The Judge’s response: the Government’s verified complaint and two-page application for a warrant are “appropriate” but do not constitute probable cause for granting the Government’s request to remove Dvarapala from Sotheby’s warehouse.

Judge Daniels asked Ms. Levin whether there was any “urgency” in the Government’s request to remove the Dvarapala from Sotheby’s warehouse. Ms. Levin responded no. The Government does not expect Sotheby’s to violate the Judge’s restraining order (which requires the Cambodian statue be kept safe and secure in Sotheby’s warehouse and available for viewing by the Government).

Judge Daniels then questioned whether the Government of Cambodia had requested the US Attorney to request the warrant that would remove the Dvarapala from Sotheby’s warehouse. Ms. Levin said yes and agreed to send a copy of Cambodia’s request to Judge Daniels.
★ ★ ★ ★
Extract the passage about the Dvarapala court hearing and reproduce all of it word for word.
★ ★ ★ ★
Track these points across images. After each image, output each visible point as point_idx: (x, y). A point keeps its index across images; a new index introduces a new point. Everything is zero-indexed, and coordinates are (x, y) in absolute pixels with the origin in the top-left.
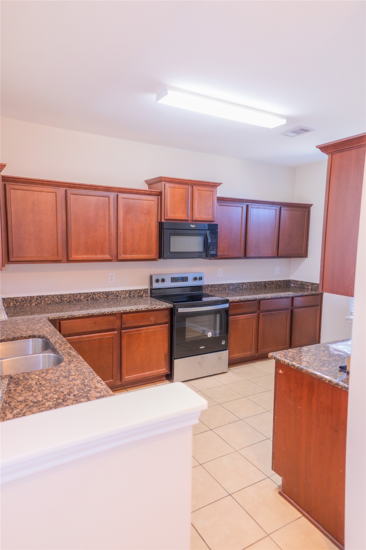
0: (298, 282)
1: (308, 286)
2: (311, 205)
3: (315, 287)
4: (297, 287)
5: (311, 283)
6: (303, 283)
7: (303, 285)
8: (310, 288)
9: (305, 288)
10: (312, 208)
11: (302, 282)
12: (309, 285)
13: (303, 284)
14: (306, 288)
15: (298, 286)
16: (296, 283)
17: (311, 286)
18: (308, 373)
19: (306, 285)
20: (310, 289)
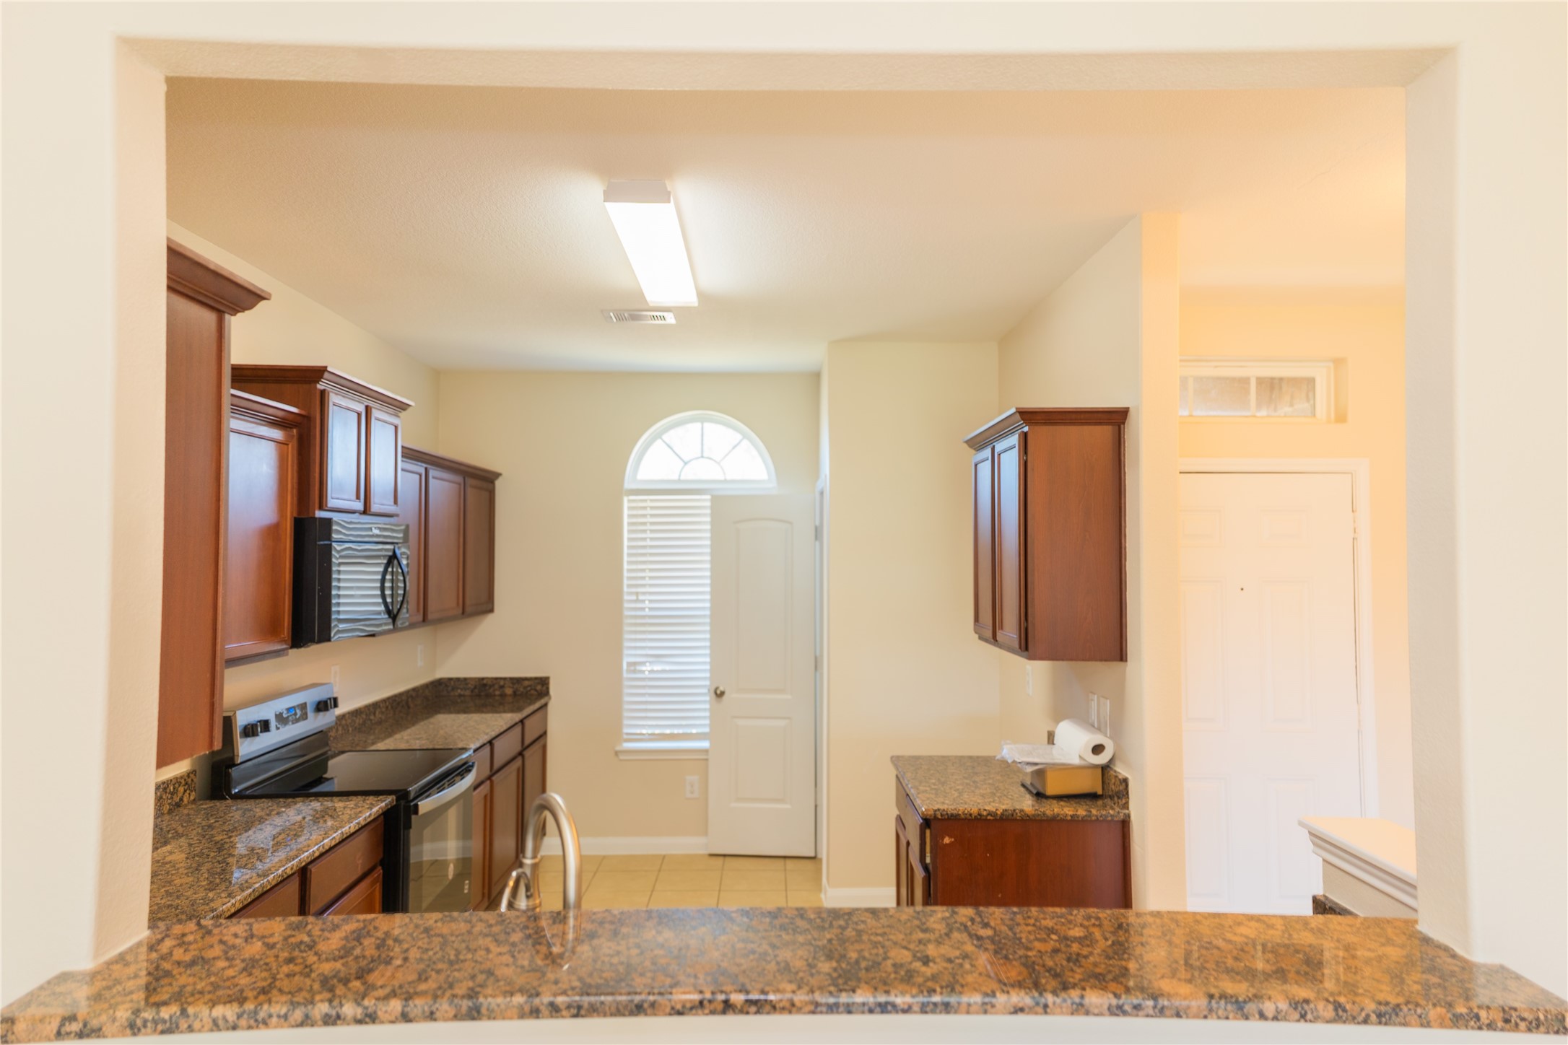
0: (468, 681)
1: (502, 687)
2: (498, 475)
3: (525, 688)
4: (464, 696)
5: (511, 679)
6: (485, 682)
7: (487, 688)
8: (509, 691)
9: (495, 695)
10: (498, 483)
11: (483, 679)
12: (505, 684)
13: (485, 685)
14: (497, 693)
15: (468, 693)
16: (461, 687)
17: (511, 685)
18: (1028, 816)
19: (496, 687)
20: (510, 695)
★ ★ ★ ★
Solution →
The Judge’s response: the Government’s verified complaint and two-page application for a warrant are “appropriate” but do not constitute probable cause for granting the Government’s request to remove Dvarapala from Sotheby’s warehouse.

Judge Daniels asked Ms. Levin whether there was any “urgency” in the Government’s request to remove the Dvarapala from Sotheby’s warehouse. Ms. Levin responded no. The Government does not expect Sotheby’s to violate the Judge’s restraining order (which requires the Cambodian statue be kept safe and secure in Sotheby’s warehouse and available for viewing by the Government).

Judge Daniels then questioned whether the Government of Cambodia had requested the US Attorney to request the warrant that would remove the Dvarapala from Sotheby’s warehouse. Ms. Levin said yes and agreed to send a copy of Cambodia’s request to Judge Daniels.